— DOCUMENT EXTRACT —
Dear oVirt users
I've been having several problems with my oVirt nodes utilising GlusterFS after simulating a power loss.
Our testing setup for oVirt consists of 3 nodes, 2 with GlusterFS storage and 1 just for computing. Everything seems to be setup correct and was working correctly. Then after simulating a power loss the master storage goes down, and therefore the VMs and data center go down as well.
I checked the GlusterFS configuration and it seems to be correct (see attachment). I checked the oVirt configuration and it seems to be correct (see attachment). I tried putting several Nodes in Maintenace several times, even putting in maintenance and reinstalling them. Only when putting the nodes in maintenance (and choosing to stop the GlusterFS service) triggers Contending on the other Nodes. Only then there is a chance that a Node goes from Contending to SPM, which does not always happen. After trying this several times I got a main Node to become SPM, but the master storage remains down. When I select the master storage, go in the Data center, select the data center and click Activate, then both the master storage and the data center go in the state Locked for a few seconds and then Inactive again.
Then I upgraded to oVirt 4 (oVirt Engine Version: 4.0.0.6-1.el7.centos) and tried everything again, resulting in the same result.
In the attachment I added relevant logs:
- GlusterFS service on both main nodes
- /var/log/vdsm/vdsm.log , /var/log/vdsm/supervdsm.log , /var/log/messages , /var/log/sanlock.log , /var/log/ovirt-engine/engine.log-20160725.gz , /var/log/ovirt-engine/engine.log of the oVirt engine
as attachments (I clicked on Activate on the data center at 9:45:30 am GMT). It can be possible that I need to send different engine logs, please tell me if necessary. Any help would be highly appreciated.
Kind regards
Robin Vanderveken

Collected data
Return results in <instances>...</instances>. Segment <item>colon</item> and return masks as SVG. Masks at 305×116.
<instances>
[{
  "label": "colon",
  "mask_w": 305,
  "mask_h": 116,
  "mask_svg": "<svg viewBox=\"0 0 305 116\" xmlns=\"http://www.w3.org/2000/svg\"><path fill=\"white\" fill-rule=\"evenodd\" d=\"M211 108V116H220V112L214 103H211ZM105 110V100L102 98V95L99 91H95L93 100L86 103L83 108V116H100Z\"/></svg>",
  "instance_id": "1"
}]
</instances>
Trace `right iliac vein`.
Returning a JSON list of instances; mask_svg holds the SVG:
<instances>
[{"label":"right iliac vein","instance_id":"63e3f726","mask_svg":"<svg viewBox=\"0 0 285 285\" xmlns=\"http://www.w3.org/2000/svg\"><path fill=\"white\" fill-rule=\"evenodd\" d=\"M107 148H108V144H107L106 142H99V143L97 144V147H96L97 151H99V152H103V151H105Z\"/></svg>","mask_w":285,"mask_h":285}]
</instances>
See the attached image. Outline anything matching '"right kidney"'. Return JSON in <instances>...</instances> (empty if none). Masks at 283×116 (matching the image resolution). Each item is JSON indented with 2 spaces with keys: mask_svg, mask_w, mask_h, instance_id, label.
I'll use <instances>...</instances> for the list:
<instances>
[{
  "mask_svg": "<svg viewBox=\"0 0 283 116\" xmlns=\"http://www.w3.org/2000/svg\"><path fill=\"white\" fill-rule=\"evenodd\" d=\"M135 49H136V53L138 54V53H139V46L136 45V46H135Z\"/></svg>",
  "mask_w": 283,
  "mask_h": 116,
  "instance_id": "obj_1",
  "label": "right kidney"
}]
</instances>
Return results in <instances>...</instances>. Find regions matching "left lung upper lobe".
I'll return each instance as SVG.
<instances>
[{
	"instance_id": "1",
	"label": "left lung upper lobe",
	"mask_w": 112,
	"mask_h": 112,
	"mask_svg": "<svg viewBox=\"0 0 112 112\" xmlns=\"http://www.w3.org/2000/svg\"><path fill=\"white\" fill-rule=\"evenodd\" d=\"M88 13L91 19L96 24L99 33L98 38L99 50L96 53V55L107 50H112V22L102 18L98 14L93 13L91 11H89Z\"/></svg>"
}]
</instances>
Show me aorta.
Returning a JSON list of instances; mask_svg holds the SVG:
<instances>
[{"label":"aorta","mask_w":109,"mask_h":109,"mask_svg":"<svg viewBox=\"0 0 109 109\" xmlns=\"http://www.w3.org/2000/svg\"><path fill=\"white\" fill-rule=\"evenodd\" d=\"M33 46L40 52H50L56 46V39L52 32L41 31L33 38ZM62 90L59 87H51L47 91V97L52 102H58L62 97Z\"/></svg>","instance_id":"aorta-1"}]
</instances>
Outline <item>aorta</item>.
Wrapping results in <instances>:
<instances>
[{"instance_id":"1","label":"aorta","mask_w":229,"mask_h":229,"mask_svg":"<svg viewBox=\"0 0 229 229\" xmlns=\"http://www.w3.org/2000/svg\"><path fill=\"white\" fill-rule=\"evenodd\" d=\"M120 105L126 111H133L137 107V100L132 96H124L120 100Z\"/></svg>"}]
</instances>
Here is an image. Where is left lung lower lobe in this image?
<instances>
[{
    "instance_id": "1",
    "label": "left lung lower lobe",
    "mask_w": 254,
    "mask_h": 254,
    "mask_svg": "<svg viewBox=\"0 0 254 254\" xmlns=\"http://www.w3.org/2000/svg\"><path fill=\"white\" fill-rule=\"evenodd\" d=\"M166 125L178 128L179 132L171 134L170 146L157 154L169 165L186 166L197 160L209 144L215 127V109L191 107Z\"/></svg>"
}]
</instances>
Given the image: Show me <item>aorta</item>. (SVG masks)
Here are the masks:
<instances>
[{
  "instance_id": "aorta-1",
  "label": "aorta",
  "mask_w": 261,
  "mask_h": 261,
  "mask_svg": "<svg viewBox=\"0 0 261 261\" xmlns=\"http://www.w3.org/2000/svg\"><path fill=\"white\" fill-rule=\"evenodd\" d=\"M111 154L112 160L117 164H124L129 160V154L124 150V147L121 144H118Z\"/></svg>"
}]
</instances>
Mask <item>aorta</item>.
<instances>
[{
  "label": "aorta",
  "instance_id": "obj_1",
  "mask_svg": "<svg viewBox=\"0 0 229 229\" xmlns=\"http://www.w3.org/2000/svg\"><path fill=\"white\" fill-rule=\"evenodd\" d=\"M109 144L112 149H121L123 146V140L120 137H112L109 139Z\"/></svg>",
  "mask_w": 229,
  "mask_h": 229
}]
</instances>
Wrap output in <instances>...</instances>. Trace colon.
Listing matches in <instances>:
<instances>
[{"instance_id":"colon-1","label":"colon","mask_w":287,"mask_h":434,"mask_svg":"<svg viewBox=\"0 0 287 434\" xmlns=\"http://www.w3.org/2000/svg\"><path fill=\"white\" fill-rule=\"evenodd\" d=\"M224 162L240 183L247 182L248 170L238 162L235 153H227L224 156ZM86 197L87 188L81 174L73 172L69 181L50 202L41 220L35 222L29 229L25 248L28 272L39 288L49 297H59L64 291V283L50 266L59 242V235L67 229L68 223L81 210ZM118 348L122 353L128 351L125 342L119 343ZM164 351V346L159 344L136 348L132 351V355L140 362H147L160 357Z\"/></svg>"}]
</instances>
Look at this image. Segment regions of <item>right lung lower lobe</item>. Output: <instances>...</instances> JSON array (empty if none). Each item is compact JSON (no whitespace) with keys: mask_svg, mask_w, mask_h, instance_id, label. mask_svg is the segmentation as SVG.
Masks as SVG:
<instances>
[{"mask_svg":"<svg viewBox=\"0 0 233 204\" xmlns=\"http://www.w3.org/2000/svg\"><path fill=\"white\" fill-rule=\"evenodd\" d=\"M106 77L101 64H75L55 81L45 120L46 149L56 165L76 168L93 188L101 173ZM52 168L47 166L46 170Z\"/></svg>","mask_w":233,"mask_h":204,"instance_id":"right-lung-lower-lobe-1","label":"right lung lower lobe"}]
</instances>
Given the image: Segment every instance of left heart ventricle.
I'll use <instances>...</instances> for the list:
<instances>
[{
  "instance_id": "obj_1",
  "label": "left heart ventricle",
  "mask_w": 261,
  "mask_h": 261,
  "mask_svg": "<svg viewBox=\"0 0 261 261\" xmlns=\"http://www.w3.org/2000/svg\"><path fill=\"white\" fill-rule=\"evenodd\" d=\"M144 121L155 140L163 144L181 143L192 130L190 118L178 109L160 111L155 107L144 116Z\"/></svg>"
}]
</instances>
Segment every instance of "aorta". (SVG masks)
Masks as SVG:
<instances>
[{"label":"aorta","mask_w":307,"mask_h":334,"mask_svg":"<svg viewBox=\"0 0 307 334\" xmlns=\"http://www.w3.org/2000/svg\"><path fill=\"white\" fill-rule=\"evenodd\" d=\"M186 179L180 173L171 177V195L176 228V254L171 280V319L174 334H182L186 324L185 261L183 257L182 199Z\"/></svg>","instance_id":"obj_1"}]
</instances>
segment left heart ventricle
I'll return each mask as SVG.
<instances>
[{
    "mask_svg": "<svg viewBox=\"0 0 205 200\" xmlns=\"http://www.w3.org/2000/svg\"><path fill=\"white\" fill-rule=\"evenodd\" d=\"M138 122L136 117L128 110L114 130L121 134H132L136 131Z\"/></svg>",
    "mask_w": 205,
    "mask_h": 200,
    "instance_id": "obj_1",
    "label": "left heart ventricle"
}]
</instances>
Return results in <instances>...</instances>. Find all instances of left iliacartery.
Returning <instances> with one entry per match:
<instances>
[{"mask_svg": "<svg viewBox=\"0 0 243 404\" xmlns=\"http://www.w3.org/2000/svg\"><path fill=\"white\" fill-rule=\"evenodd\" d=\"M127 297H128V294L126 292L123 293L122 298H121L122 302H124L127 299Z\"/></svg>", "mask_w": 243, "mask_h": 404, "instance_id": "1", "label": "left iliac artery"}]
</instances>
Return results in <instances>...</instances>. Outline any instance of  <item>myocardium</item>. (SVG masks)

— DO THIS —
Transcribe the oVirt power-loss post above word for word, from "I checked the GlusterFS" to "then Inactive again.".

— WRITTEN SOLUTION —
I checked the GlusterFS configuration and it seems to be correct (see attachment). I checked the oVirt configuration and it seems to be correct (see attachment). I tried putting several Nodes in Maintenace several times, even putting in maintenance and reinstalling them. Only when putting the nodes in maintenance (and choosing to stop the GlusterFS service) triggers Contending on the other Nodes. Only then there is a chance that a Node goes from Contending to SPM, which does not always happen. After trying this several times I got a main Node to become SPM, but the master storage remains down. When I select the master storage, go in the Data center, select the data center and click Activate, then both the master storage and the data center go in the state Locked for a few seconds and then Inactive again.